It was a beautiful spring day. Clear blue sky. Warm. Low humidity. Temperature hovering at just below 80 with just enough breeze to keep the fresh air moving. A perfect day to spend exploring the recreational lake area, located just south of Atlanta, Georgia. My friends and I explored, picnicked, hiked and by late afternoon, had only one remaining spot to visit… the newly constructed “Treetop Adventure” which consists of a series of nineteen unguided obstacle courses stationed 20-30 feet off the ground, connected by five zip lines.
We were told we could expect the challenging course to take 1 ½ to 2 hours to complete. Ready for an adventure, we signed up and grabbed our harnesses, gloves and helmets. After brief instruction and successfully navigating a practice course, we were assured that we were safe as long as at least one of our carabineers was always hooked to the red safety line that stretched throughout the entire course.
With that thought well in mind, we climbed the first ladder. I’ll have to admit, as I looked down from the platform, my heart was beating just a little faster than normal. Before I took my a step onto the first obstacle, I closed my eyes and breathed deeply, reminding myself of what the instructor had said. …. “As long as you are hooked to the red safety line, you are completely safe.”

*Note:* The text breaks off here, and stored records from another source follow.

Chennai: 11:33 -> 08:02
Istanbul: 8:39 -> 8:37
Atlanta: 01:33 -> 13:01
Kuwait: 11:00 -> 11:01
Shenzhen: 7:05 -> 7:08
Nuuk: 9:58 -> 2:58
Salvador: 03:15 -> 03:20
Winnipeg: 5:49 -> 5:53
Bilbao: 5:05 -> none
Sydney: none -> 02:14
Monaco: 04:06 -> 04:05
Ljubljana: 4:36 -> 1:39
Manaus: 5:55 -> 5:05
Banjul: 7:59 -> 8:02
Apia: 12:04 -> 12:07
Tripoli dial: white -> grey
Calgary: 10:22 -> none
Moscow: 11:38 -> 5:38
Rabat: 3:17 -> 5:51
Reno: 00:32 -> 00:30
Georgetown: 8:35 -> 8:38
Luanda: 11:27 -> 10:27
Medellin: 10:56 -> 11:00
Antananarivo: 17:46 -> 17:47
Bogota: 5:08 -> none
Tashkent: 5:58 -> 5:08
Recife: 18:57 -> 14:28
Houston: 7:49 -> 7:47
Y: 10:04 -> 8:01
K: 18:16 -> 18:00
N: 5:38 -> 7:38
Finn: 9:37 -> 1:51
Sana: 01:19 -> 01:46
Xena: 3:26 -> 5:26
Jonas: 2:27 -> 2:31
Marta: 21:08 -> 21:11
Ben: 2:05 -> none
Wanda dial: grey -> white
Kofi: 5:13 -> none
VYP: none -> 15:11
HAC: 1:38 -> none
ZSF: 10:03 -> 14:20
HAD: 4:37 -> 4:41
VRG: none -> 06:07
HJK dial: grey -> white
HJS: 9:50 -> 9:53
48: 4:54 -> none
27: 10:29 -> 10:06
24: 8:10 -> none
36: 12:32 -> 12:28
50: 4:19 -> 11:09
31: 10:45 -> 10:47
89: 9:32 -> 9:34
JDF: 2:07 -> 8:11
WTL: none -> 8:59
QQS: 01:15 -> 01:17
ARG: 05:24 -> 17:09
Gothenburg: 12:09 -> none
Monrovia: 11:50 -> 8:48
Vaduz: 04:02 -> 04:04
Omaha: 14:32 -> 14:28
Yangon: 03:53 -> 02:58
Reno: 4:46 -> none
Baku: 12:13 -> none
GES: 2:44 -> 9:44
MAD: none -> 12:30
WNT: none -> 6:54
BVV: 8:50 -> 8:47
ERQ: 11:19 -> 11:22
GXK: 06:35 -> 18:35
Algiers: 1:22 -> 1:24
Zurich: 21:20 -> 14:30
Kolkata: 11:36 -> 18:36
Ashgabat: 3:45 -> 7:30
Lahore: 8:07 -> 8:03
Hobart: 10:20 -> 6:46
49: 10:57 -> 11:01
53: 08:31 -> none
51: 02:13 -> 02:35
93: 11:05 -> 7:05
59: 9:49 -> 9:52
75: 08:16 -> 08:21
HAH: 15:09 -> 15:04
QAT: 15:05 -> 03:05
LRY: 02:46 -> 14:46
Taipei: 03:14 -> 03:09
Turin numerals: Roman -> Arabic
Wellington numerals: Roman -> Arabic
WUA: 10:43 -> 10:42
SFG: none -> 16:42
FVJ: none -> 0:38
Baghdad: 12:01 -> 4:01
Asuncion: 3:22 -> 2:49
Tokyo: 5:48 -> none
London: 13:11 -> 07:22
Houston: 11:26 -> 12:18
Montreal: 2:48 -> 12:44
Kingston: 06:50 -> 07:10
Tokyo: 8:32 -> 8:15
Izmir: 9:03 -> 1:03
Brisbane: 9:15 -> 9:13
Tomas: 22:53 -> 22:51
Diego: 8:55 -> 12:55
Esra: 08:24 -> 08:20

But when I opened my eyes, my mind told me a different story. I looked 15 feet straight down to the ground. There were no nets. Nothing to provide any cushion at all between me and the hard earth below. My eyes took in the evidence before them and told my head that it was a long way down! It’s not surprising that my body, then reacted with apprehension.
“You are completely safe.”
I stepped out and made my way across the obstacle without incident. The next platform was a little higher, and a little more challenging. Before crossing this time, I said the line softly to myself… “You are completely safe.” The more I repeated that to myself, the more relaxed I became. By the time I got to the sixth platform, I was calm, and confident. I made it easily through even the most challenging parts of the course because I’d come to believe the truth that I was never in any danger at all.
There’s a powerful application that can be made from my afternoon in the trees. Often we’re prone to give the most weight to what we can see, hear and process with our minds. For believers, that’s a dangerous way to live. What our senses tell us should never be the thing that guides our thoughts and actions. If we use externals as the barometer of what’s right and true, we’ll find ourselves constantly bound by anxiety, fear, anger and all kind of other destructive emotions.
In John 8:32, Jesus points to a different standard by which to live. He said “you will know the truth, and the truth will set you free.” When we make it a habit of assessing our situation in light the truth of God’s Word, and actively reinforce it (out loud, if necessary), we’ll see our confidence in the Lord grow and our attitudes change. This practice can have effects far beyond just our ability to process a surprising situation correctly. It can also alter how we think about ourselves. For believers, thoughts such as “I’m worthless”, “unloved” or “incompetent” are categorically false, but often we repeat those lies over and over to ourselves without ever really assessing their powerful ability to mute the voice of God, and pull us away from His plan for our lives.
Be honest. Ask yourself whether you believe what you can see, feel or have heard more than you believe what the Lord says. If your answer reveals an uncomfortable reality, then dig into God’s Word to discover what He says, and begin the practice of daily, and frequently, telling yourself the truth.